Obwohl Berta von ihrem Mann nur verwöhnt wurde war das Verhältnis zu ihm aber nicht das Beste, denn Berta durchschaute oft seine Tricks oder ihr fielen Ungereimtheiten auf oder sie erwische ihn beim Verplappern, denn Papa Piepenbrink kam so in das Alter, wo er mit der Vergesslichkeit zu kämpfen hatte. Es war jedenfalls für ihn immer eine willkommene Abwechslung, wenn er täglich einen Grund fand seine Tochter Karla zu besuchen. Die Besuche fanden natürlich im Eiltempo statt, denn sie waren ja nur der Grund für ihn aus seinem Gefängnis (sprich zu Hause) auszubrechen und die Zeit für viele andere Besuche zu nutzen. Karla versuchte es schon lange nicht mehr ihm Neuigkeiten zu erzählen, denn jedesmal winkte er ab. „Erzähle es Mutter, wenn du kommst, ich habe es bis dahin wieder vergessen.“ Natürlich vergaß er auch sehr schnell die anderen Wege, die er gegangen oder gefahren war, vermutlich ebenso schnell, wie die Leute, mit denen er auf dem Weg gesprochen hatte das Gespräch mit ihm vergaßen, denn es waren Worte, die er in der Hektik der Zeit schnell dahinsprach. Es konnte allerding dabei passieren, dass ihn Nachbarn oder sonstige Leute um einen Gefallen baten. Da er sich als Fachmann für Rosen ausgab, konnte es durchaus sein, dass sie auf seine Hilfe beim Rosenschneiden zurückgreifen wollten. Den Gefallen wollte er ihnen gerne tun, doch es gab ein Problem dabei: Wie bringe ich es meiner Frau bei, dass ich bei Rudi die Rosen schneiden soll, wo sein Haus doch gar nicht auf dem Weg zu Karla liegt, sondern an ganz anderer Stelle? Na, zugesagt hatte er jedenfalls, doch jetzt fing das Problem für ihn erst an.

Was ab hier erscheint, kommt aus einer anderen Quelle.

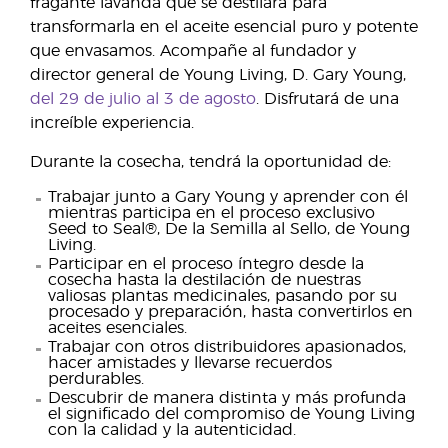
fragante lavanda que se destilará para
transformarla en el aceite esencial puro y potente
que envasamos. Acompañe al fundador y
director general de Young Living, D. Gary Young,
del 29 de julio al 3 de agosto
. Disfrutará de una
increíble experiencia.
Durante la cosecha, tendrá la oportunidad de:
Trabajar junto a Gary Young y aprender con él
mientras participa en el proceso exclusivo
Seed to Seal®, De la Semilla al Sello, de Young
Living.
Participar en el proceso íntegro desde la
cosecha hasta la destilación de nuestras
valiosas plantas medicinales, pasando por su
procesado y preparación, hasta convertirlos en
aceites esenciales.
Trabajar con otros distribuidores apasionados,
hacer amistades y llevarse recuerdos
perdurables.
Descubrir de manera distinta y más profunda
el significado del compromiso de Young Living
con la calidad y la autenticidad.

Beiläufig erwähnte er in einem für ihn günstig erscheinenden Augenblick, dass er Rudi traf, der ihm vom Wagen aus bat, die Rosen zu schneiden. Berta grummelte sofort, dass er das mal besser zu Hause machen sollte und damit war für sie das Thema erledigt. Nicht aber so für Papa Piepenbrink. Natürlich hatte er mit so einer Antwort gerechnet und in seinem Kopf arbeitete es: Wie stelle ich es an, dass ich zum Rosenschneiden wegkomme, ohne das Berta wieder meckert? – Besser ich erwähne es vorläufig nicht mehr! – beschloss er bei sich.

Am nächsten Tag war das Wetter herrlich und es zog ihn hinaus zu seiner Tochter. Gerne hätte er die Rosenschere eingesteckt, doch ihm fiel ein, dass seine Tochter auch eine Rosenschere hatte, er beschloss bei sich, ihr die Rosen zu schneiden.